World and Nation

Plaintiffs challenge Texas voter ID law, claim the law is biased

CORPUS CHRISTI, Texas — A law requiring Texas voters to show government-issued identification before casting a ballot is the latest example of the state’s long history of discrimination against minorities and puts unjustified burdens on the right to vote for more than half a million Texans, lawyers challenging the law told a federal judge here on Monday.

The Justice Department, joined by several black and Hispanic voters, elected officials and advocacy groups, sued Texas in federal court over the state’s voter-identification law, asking a judge to overturn it and arguing that it discriminates against minority voters. Texas officials said the law was necessary to prevent voter fraud and have denied that it discriminates, arguing that the five elections Texas has held using the law’s requirements had yielded few reports of people being unable to produce the types of ID needed to vote.
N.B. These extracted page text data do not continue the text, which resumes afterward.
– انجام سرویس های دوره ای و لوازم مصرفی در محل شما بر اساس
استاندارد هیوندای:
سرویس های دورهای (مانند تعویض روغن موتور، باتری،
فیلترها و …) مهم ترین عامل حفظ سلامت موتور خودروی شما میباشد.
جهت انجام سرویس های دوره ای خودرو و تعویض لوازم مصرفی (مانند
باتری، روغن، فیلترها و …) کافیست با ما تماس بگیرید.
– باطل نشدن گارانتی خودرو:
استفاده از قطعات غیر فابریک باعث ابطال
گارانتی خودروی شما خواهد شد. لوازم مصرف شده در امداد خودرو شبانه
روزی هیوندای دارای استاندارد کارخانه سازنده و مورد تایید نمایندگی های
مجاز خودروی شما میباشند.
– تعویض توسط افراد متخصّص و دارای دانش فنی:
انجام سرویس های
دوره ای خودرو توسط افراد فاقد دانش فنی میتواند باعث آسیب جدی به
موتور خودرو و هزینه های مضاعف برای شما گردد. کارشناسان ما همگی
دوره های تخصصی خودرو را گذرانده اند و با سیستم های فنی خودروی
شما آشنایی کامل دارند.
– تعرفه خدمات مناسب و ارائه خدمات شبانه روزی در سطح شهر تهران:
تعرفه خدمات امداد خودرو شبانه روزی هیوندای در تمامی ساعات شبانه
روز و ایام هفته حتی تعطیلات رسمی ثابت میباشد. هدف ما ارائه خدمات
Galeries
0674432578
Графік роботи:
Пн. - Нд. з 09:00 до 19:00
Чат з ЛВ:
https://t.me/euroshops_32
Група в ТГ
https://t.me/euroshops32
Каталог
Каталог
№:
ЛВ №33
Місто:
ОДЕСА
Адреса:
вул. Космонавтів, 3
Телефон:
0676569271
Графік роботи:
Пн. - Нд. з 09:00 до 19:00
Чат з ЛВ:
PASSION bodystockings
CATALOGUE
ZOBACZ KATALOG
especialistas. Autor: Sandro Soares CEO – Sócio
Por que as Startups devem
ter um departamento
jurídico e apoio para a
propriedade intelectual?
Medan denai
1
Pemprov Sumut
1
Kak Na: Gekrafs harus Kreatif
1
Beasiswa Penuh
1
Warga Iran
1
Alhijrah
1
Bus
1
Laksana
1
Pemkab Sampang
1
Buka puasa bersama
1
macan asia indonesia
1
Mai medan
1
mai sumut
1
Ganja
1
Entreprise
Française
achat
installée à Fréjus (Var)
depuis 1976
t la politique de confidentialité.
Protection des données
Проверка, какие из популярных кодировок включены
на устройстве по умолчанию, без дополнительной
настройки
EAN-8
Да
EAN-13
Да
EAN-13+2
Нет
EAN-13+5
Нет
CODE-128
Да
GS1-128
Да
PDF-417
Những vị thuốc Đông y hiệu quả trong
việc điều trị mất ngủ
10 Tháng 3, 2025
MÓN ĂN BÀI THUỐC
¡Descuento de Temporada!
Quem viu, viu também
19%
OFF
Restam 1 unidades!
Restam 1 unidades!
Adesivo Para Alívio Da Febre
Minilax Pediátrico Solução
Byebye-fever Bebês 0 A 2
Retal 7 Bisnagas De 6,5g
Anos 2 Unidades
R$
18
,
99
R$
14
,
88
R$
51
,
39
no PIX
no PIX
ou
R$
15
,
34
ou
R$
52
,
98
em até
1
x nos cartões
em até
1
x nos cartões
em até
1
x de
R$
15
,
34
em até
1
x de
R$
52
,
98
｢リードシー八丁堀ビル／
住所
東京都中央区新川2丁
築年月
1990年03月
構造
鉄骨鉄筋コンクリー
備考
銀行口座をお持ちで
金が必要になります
The case has the potential for widespread effect on the state’s coming elections, as well as on the extent of the federal government’s oversight of Texas voting procedures. The plaintiffs want the judge to require Texas to seek advance federal approval before making changes to its voting laws, a level of oversight the U.S. Supreme Court freed the state from last year.

A ruling striking down the law could affect procedures for the Nov. 4 election. Following the closing arguments Monday in a trial that began Sept. 2, the judge hearing the case — Judge Nelva Gonzales Ramos of U.S. District Court — did not say when she would issue a ruling. But lawyers expect a decision before the election from the judge, whom President Barack Obama appointed to the court in 2011.

Lawyers for the groups opposing the law cited elements of Texas’ past in their closing arguments Monday. They told the judge of whites-only primaries, poll taxes and the discriminatory redrawing of electoral district lines. In one case, a three-judge federal panel in Washington ruled in 2012 that the maps drawn by the Texas Legislature for state Senate, state House and congressional districts discriminated against minority voters. The Republican legislators who approved those district maps passed the voter ID bill in the same 2011 session of the Legislature.

Texas “has used race as an issue that has defined its politics and has too often defined its policy,” said Chad W. Dunn, a lawyer for some of the plaintiffs.

The historical arguments made in court and in legal filings were tied in part to a crucial aspect of the plaintiffs’ case — intent.

The Justice Department and civil-rights lawyers argued that Texas had a “discriminatory intent” in enacting the law. They said the nearly all-white Legislature, in crafting the law, eliminated forms of ID that are more accessible to minorities and retained those more accessible to whites. They said the state’s Republican leaders were trying to achieve a partisan advantage, at a time when the Hispanic and black populations in Texas, which tend to vote mostly Democratic, were booming.